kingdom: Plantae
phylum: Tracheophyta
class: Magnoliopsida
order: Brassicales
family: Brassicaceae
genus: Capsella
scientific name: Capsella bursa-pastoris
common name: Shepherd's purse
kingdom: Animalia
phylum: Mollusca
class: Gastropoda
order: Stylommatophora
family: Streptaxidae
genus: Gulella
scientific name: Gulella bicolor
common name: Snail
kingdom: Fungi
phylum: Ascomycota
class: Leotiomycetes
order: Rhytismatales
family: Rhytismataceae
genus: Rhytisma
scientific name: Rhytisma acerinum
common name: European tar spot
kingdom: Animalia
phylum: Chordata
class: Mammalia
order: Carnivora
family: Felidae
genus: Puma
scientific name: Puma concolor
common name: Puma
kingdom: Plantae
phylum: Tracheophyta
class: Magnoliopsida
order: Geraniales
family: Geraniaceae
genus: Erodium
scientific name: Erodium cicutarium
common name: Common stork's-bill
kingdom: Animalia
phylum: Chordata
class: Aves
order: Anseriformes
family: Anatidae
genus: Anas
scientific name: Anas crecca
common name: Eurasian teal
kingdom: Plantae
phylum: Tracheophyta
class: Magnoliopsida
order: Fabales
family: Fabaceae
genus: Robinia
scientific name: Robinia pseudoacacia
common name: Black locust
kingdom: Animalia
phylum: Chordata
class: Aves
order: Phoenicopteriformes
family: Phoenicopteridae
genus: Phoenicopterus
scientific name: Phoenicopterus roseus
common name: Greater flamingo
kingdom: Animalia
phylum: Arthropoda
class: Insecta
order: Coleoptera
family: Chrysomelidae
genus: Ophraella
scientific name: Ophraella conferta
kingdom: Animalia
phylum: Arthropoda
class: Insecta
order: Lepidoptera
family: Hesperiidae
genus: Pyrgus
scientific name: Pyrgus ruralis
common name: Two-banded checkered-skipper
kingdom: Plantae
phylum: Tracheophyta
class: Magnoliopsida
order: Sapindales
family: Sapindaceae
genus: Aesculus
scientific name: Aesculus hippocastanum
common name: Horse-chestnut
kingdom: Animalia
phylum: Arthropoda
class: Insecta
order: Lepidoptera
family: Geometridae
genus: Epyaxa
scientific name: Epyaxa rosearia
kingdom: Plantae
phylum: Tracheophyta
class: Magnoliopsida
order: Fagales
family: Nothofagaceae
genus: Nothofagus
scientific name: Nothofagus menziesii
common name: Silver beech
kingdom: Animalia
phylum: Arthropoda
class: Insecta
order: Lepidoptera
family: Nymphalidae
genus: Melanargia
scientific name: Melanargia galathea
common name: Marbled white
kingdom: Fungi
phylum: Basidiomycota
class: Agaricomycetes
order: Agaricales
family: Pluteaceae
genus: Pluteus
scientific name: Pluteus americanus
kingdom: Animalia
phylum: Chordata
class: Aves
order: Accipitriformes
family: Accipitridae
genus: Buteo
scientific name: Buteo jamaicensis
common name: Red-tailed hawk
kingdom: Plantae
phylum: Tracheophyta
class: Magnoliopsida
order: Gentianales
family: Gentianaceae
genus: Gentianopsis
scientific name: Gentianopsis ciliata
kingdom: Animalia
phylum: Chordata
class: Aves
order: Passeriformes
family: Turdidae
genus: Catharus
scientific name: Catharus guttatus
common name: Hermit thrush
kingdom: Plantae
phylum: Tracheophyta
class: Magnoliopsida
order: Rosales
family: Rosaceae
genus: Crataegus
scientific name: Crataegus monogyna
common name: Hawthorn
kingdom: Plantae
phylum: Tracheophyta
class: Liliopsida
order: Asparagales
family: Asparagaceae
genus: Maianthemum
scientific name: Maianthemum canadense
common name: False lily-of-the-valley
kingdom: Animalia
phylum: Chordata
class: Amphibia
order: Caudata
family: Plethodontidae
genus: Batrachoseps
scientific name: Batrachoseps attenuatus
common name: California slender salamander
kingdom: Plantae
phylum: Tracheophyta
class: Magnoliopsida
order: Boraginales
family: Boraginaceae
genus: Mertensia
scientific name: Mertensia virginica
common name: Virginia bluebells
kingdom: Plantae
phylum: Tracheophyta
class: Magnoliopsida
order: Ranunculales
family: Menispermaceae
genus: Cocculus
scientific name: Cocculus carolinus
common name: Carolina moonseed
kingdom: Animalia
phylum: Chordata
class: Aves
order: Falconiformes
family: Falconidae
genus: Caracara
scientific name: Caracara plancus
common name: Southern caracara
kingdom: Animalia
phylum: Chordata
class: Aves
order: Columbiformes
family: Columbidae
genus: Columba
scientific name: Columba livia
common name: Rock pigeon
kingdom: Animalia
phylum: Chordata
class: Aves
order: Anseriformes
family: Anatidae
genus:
------------------------------------
Task objective –
Put every line of the material above into a single numbered list, leaving out any blank lines.

Exercise answer –
1. kingdom: Plantae
2. phylum: Tracheophyta
3. class: Magnoliopsida
4. order: Brassicales
5. family: Brassicaceae
6. genus: Capsella
7. scientific name: Capsella bursa-pastoris
8. common name: Shepherd's purse
9. kingdom: Animalia
10. phylum: Mollusca
11. class: Gastropoda
12. order: Stylommatophora
13. family: Streptaxidae
14. genus: Gulella
15. scientific name: Gulella bicolor
16. common name: Snail
17. kingdom: Fungi
18. phylum: Ascomycota
19. class: Leotiomycetes
20. order: Rhytismatales
21. family: Rhytismataceae
22. genus: Rhytisma
23. scientific name: Rhytisma acerinum
24. common name: European tar spot
25. kingdom: Animalia
26. phylum: Chordata
27. class: Mammalia
28. order: Carnivora
29. family: Felidae
30. genus: Puma
31. scientific name: Puma concolor
32. common name: Puma
33. kingdom: Plantae
34. phylum: Tracheophyta
35. class: Magnoliopsida
36. order: Geraniales
37. family: Geraniaceae
38. genus: Erodium
39. scientific name: Erodium cicutarium
40. common name: Common stork's-bill
41. kingdom: Animalia
42. phylum: Chordata
43. class: Aves
44. order: Anseriformes
45. family: Anatidae
46. genus: Anas
47. scientific name: Anas crecca
48. common name: Eurasian teal
49. kingdom: Plantae
50. phylum: Tracheophyta
51. class: Magnoliopsida
52. order: Fabales
53. family: Fabaceae
54. genus: Robinia
55. scientific name: Robinia pseudoacacia
56. common name: Black locust
57. kingdom: Animalia
58. phylum: Chordata
59. class: Aves
60. order: Phoenicopteriformes
61. family: Phoenicopteridae
62. genus: Phoenicopterus
63. scientific name: Phoenicopterus roseus
64. common name: Greater flamingo
65. kingdom: Animalia
66. phylum: Arthropoda
67. class: Insecta
68. order: Coleoptera
69. family: Chrysomelidae
70. genus: Ophraella
71. scientific name: Ophraella conferta
72. kingdom: Animalia
73. phylum: Arthropoda
74. class: Insecta
75. order: Lepidoptera
76. family: Hesperiidae
77. genus: Pyrgus
78. scientific name: Pyrgus ruralis
79. common name: Two-banded checkered-skipper
80. kingdom: Plantae
81. phylum: Tracheophyta
82. class: Magnoliopsida
83. order: Sapindales
84. family: Sapindaceae
85. genus: Aesculus
86. scientific name: Aesculus hippocastanum
87. common name: Horse-chestnut
88. kingdom: Animalia
89. phylum: Arthropoda
90. class: Insecta
91. order: Lepidoptera
92. family: Geometridae
93. genus: Epyaxa
94. scientific name: Epyaxa rosearia
95. kingdom: Plantae
96. phylum: Tracheophyta
97. class: Magnoliopsida
98. order: Fagales
99. family: Nothofagaceae
100. genus: Nothofagus
101. scientific name: Nothofagus menziesii
102. common name: Silver beech
103. kingdom: Animalia
104. phylum: Arthropoda
105. class: Insecta
106. order: Lepidoptera
107. family: Nymphalidae
108. genus: Melanargia
109. scientific name: Melanargia galathea
110. common name: Marbled white
111. kingdom: Fungi
112. phylum: Basidiomycota
113. class: Agaricomycetes
114. order: Agaricales
115. family: Pluteaceae
116. genus: Pluteus
117. scientific name: Pluteus americanus
118. kingdom: Animalia
119. phylum: Chordata
120. class: Aves
121. order: Accipitriformes
122. family: Accipitridae
123. genus: Buteo
124. scientific name: Buteo jamaicensis
125. common name: Red-tailed hawk
126. kingdom: Plantae
127. phylum: Tracheophyta
128. class: Magnoliopsida
129. order: Gentianales
130. family: Gentianaceae
131. genus: Gentianopsis
132. scientific name: Gentianopsis ciliata
133. kingdom: Animalia
134. phylum: Chordata
135. class: Aves
136. order: Passeriformes
137. family: Turdidae
138. genus: Catharus
139. scientific name: Catharus guttatus
140. common name: Hermit thrush
141. kingdom: Plantae
142. phylum: Tracheophyta
143. class: Magnoliopsida
144. order: Rosales
145. family: Rosaceae
146. genus: Crataegus
147. scientific name: Crataegus monogyna
148. common name: Hawthorn
149. kingdom: Plantae
150. phylum: Tracheophyta
151. class: Liliopsida
152. order: Asparagales
153. family: Asparagaceae
154. genus: Maianthemum
155. scientific name: Maianthemum canadense
156. common name: False lily-of-the-valley
157. kingdom: Animalia
158. phylum: Chordata
159. class: Amphibia
160. order: Caudata
161. family: Plethodontidae
162. genus: Batrachoseps
163. scientific name: Batrachoseps attenuatus
164. common name: California slender salamander
165. kingdom: Plantae
166. phylum: Tracheophyta
167. class: Magnoliopsida
168. order: Boraginales
169. family: Boraginaceae
170. genus: Mertensia
171. scientific name: Mertensia virginica
172. common name: Virginia bluebells
173. kingdom: Plantae
174. phylum: Tracheophyta
175. class: Magnoliopsida
176. order: Ranunculales
177. family: Menispermaceae
178. genus: Cocculus
179. scientific name: Cocculus carolinus
180. common name: Carolina moonseed
181. kingdom: Animalia
182. phylum: Chordata
183. class: Aves
184. order: Falconiformes
185. family: Falconidae
186. genus: Caracara
187. scientific name: Caracara plancus
188. common name: Southern caracara
189. kingdom: Animalia
190. phylum: Chordata
191. class: Aves
192. order: Columbiformes
193. family: Columbidae
194. genus: Columba
195. scientific name: Columba livia
196. common name: Rock pigeon
197. kingdom: Animalia
198. phylum: Chordata
199. class: Aves
200. order: Anseriformes
201. family: Anatidae
202. genus:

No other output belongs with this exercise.